*What needs to be done*: A word-for-word copy of the data is what's wanted, with no pictures.

Items from a data source:
────

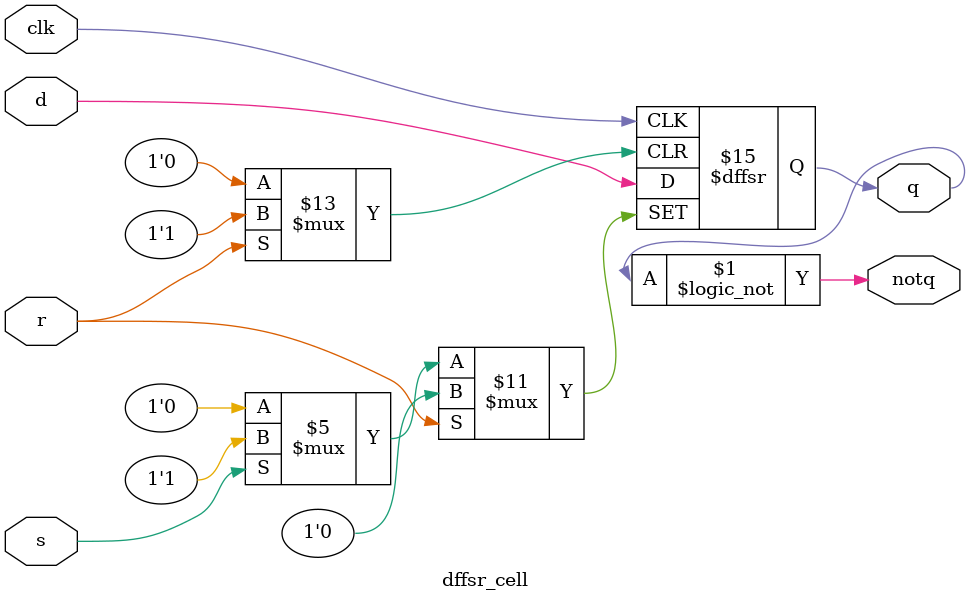
<source format=v>
/*
This file provides the mapping from the Wokwi modules to Verilog HDL

It's only needed for Wokwi designs

*/
`default_nettype none

module buffer_cell (
    input  wire in,
    output wire out
);
  assign out = in;
endmodule

module and_cell (
    input  wire a,
    input  wire b,
    output wire out
);

  assign out = a & b;
endmodule

module or_cell (
    input  wire a,
    input  wire b,
    output wire out
);

  assign out = a | b;
endmodule

module xor_cell (
    input  wire a,
    input  wire b,
    output wire out
);

  assign out = a ^ b;
endmodule

module nand_cell (
    input  wire a,
    input  wire b,
    output wire out
);

  assign out = !(a & b);
endmodule

module not_cell (
    input  wire in,
    output wire out
);

  assign out = !in;
endmodule

module mux_cell (
    input  wire a,
    input  wire b,
    input  wire sel,
    output wire out
);

  assign out = sel ? b : a;
endmodule

module dff_cell (
    input  wire clk,
    input  wire d,
    output reg  q,
    output wire notq
);

  assign notq = !q;
  always @(posedge clk) q <= d;

endmodule

module dffsr_cell (
    input  wire clk,
    input  wire d,
    input  wire s,
    input  wire r,
    output reg  q,
    output wire notq
);

  assign notq = !q;

  always @(posedge clk or posedge s or posedge r) begin
    if (r) q <= 0;
    else if (s) q <= 1;
    else q <= d;
  end
endmodule

</source>
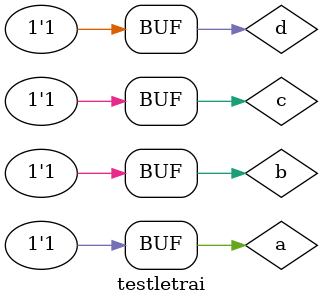
<source format=v>

module letrai (s1,a,b,c,d);
output s1;
input a,b,c,d;
wire t1,t2,t3,t4,t5,t,t7,t8;

xor XOR1 (t1,a,c);
xor XOR2 (t2,b,c);
xor XOR3 (t3,a,b);
xor XOR4 (t4,b,d);

and AND1 (t5, t1,d);
and AND2 (t6, t2,d);
and AND3 (t7, t3,c);
and AND4 (t8, t4,a);

or OR1 (s1,t5,t6,t7,t8);



endmodule //fim letrai

module testletrai;

wire s1;
reg a,b,c,d;

letrai I (s1,a,b,c,d);

 initial begin
 		$display("LUIZ MARQUES DE OLIVEIRA");
 		$display("PROVA - LETRA I");
      $display("\na  b   c   d  s1\n");
      $monitor("%b  %b   %b   %b  %b", a, b, c, d, s1);
  
	     a=0; b=0; c=0; d=0;  
    #1  a=0; b=0; c=0; d=1;
    #1  a=0; b=0; c=1; d=0;
    #1  a=0; b=0; c=1; d=1;
    #1  a=0; b=1; c=0; d=0;
 	 #1  a=0; b=1; c=0; d=1;
    #1  a=0; b=1; c=1; d=0;
    #1  a=0; b=1; c=1; d=1;
    #1  a=1; b=0; c=0; d=0;
    #1  a=1; b=0; c=0; d=1;
    #1  a=1; b=0; c=1; d=0;
    #1  a=1; b=0; c=1; d=1;
    #1  a=1; b=1; c=0; d=0;
    #1  a=1; b=1; c=0; d=1;
    #1  a=1; b=1; c=1; d=0;
    #1  a=1; b=1; c=1; d=1;


        
    end
    endmodule


</source>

────

*Exercise result*:
<source format=v>
/*
This file provides the mapping from the Wokwi modules to Verilog HDL

It's only needed for Wokwi designs

*/
`default_nettype none

module buffer_cell (
    input  wire in,
    output wire out
);
  assign out = in;
endmodule

module and_cell (
    input  wire a,
    input  wire b,
    output wire out
);

  assign out = a & b;
endmodule

module or_cell (
    input  wire a,
    input  wire b,
    output wire out
);

  assign out = a | b;
endmodule

module xor_cell (
    input  wire a,
    input  wire b,
    output wire out
);

  assign out = a ^ b;
endmodule

module nand_cell (
    input  wire a,
    input  wire b,
    output wire out
);

  assign out = !(a & b);
endmodule

module not_cell (
    input  wire in,
    output wire out
);

  assign out = !in;
endmodule

module mux_cell (
    input  wire a,
    input  wire b,
    input  wire sel,
    output wire out
);

  assign out = sel ? b : a;
endmodule

module dff_cell (
    input  wire clk,
    input  wire d,
    output reg  q,
    output wire notq
);

  assign notq = !q;
  always @(posedge clk) q <= d;

endmodule

module dffsr_cell (
    input  wire clk,
    input  wire d,
    input  wire s,
    input  wire r,
    output reg  q,
    output wire notq
);

  assign notq = !q;

  always @(posedge clk or posedge s or posedge r) begin
    if (r) q <= 0;
    else if (s) q <= 1;
    else q <= d;
  end
endmodule

</source>
<source format=v>

module letrai (s1,a,b,c,d);
output s1;
input a,b,c,d;
wire t1,t2,t3,t4,t5,t,t7,t8;

xor XOR1 (t1,a,c);
xor XOR2 (t2,b,c);
xor XOR3 (t3,a,b);
xor XOR4 (t4,b,d);

and AND1 (t5, t1,d);
and AND2 (t6, t2,d);
and AND3 (t7, t3,c);
and AND4 (t8, t4,a);

or OR1 (s1,t5,t6,t7,t8);



endmodule //fim letrai

module testletrai;

wire s1;
reg a,b,c,d;

letrai I (s1,a,b,c,d);

 initial begin
 		$display("LUIZ MARQUES DE OLIVEIRA");
 		$display("PROVA - LETRA I");
      $display("\na  b   c   d  s1\n");
      $monitor("%b  %b   %b   %b  %b", a, b, c, d, s1);
  
	     a=0; b=0; c=0; d=0;  
    #1  a=0; b=0; c=0; d=1;
    #1  a=0; b=0; c=1; d=0;
    #1  a=0; b=0; c=1; d=1;
    #1  a=0; b=1; c=0; d=0;
 	 #1  a=0; b=1; c=0; d=1;
    #1  a=0; b=1; c=1; d=0;
    #1  a=0; b=1; c=1; d=1;
    #1  a=1; b=0; c=0; d=0;
    #1  a=1; b=0; c=0; d=1;
    #1  a=1; b=0; c=1; d=0;
    #1  a=1; b=0; c=1; d=1;
    #1  a=1; b=1; c=0; d=0;
    #1  a=1; b=1; c=0; d=1;
    #1  a=1; b=1; c=1; d=0;
    #1  a=1; b=1; c=1; d=1;


        
    end
    endmodule


</source>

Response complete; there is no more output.